Adventures in Linear Programming

One of my fearless readers (okay, my brother-in-law!) lamented the recent lack of mathematical content in this blog. I'm sure that he's not the only person who reads this blog just for the math. So, without further ado, I present a topic I've been working on lately: linear programming.

Suppose that you're wanting to get back into shape, and want to develop a good, healthy diet to go along with your exercise regimen. You know that you need to eat 2000 calories (for example), less than 300 g carbohydrates, at least 25 but less than 75 g fat, and 90-120 g protein.*

Perhaps we want to minimize the cost of this new diet. Then if we knew the cost and nutritional content of all foods, we could set up the following optimization problem:

minimize _{diet ∈ foods} Cost(diet) subject to
Calories(diet) = 2000
Carbohydrates(diet) ≤ 300
25 ≤ Fat(diet) ≤ 75
90 ≤ Protein(diet) ≤ 120.

This is what's known as a linear programming problem. It's linear because the equations we're trying to solve or use as constraints are all linear -- x grams of potatoes has twice as many calories as x/2 grams. The term programming is historical and does not have anything to do with computers -- think programming as in scheduling.

As the name implies, linear programming problems often arise in the logistics and economics fields. For example, you own a chocolate factory and want to make the maximum profit, subject to constraints on demand, supplies, and labor. Or more generally, many commodity markets (e.g., soybeans, wheat, etc.) can be modeled with a linear program.

An Alabama sheriff who was recently convicted of starving his prisoners could have benefited from using linear programming. Alabama sheriffs are allotted $1.75 per prisoner per day for food, and get to keep the extra cash they don't end up spending. Instead of computing the optimal diet for his prisoners (for which he could have pocketed $0.79 per prisoner per day), he chose to skimp on their diets instead.

(Of course, the optimal diet is kind of disgusting, consisting of carrots, peanut butter, air-popped popcorn, baked potatoes, and skim milk. It may be optimal for cost but it's decidedly sub-optimal in terms of taste! Construct your own diet here.)
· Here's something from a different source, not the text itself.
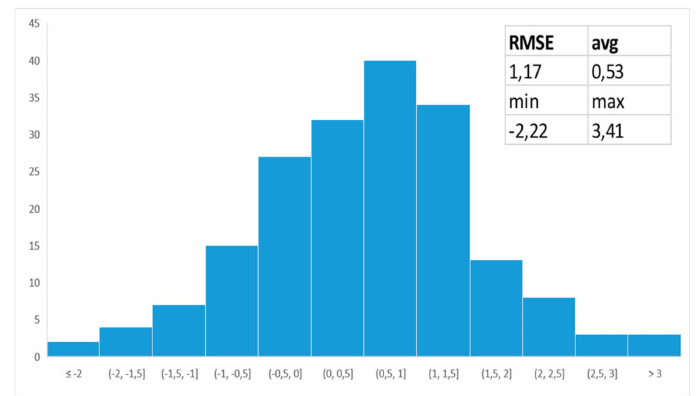
Figure 6. The probability distribution of error, the means correspond to biases (systematic effect) and the variances correspond to random effects; values are in meters. RMSE is at 1.17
Suppose you want to make the maximum amount of profit from making widgets at your factory. You have labor, material, and shipping costs, which can be represented by linear functions of the number of widgets. The problem is, you can't make 5247.68 widgets: you have to make an integer number of them.

Problems that contain both integer and continuous variables are known as mixed-integer programs. Our diet example might be better posed as a mixed-integer linear program -- it would make more sense to eat an integer number of bananas than to eat 128.6 grams of banana (for example).

Mixed-integer linear programs are hard to solve -- they have been shown to be NP-hard. But for many of these problems, you can use a relaxation into a linear program (relax the requirement that the integer variables must be integer) as a lower bound, and find the solution using a branch-and-bound, branch-and-cut, or branch-and-price method.

Branching has to do with dividing the problem domain into pieces. If we have an integer variable constrained to be between 1 and 10, for example, we could branch it into two pieces, one containing the domain 1 through 5, and the other containing 6 through 10. If we know that the global bound from the linear program is bigger than the solution for any of the integer solutions in a given branch, we can remove that branch from consideration. We would then further subdivide the active branch until we are able to find a unique solution.

This type of branching algorithm is inherently parallelizable. First, we would solve the relaxation of the mixed-integer problem and broadcast it to all processes. Then, we would assign branches to processes, which would then eliminate or further subdivide branches as appropriate. If done naively, we would end up with all the work being done by the one process that originally owned the branch containing the solution, while all the rest of the processes are idle. Instead, good parallel implementations of branching algorithms adaptively reassign new sub-branches to idle processes.

I am working on solving a big mixed-integer linear program that represents the biofuel supply chain infrastructure. I know next to nothing about biofuel production, but my other collaborators do. My expertise lies in solving the problem in parallel on leadership supercomputing resources. I'm really excited about solving these complicated problems at this large scale!


* Note that I totally made up these numbers and if you're actually wanting to get back into shape you should consult your physician, not an applied mathematician.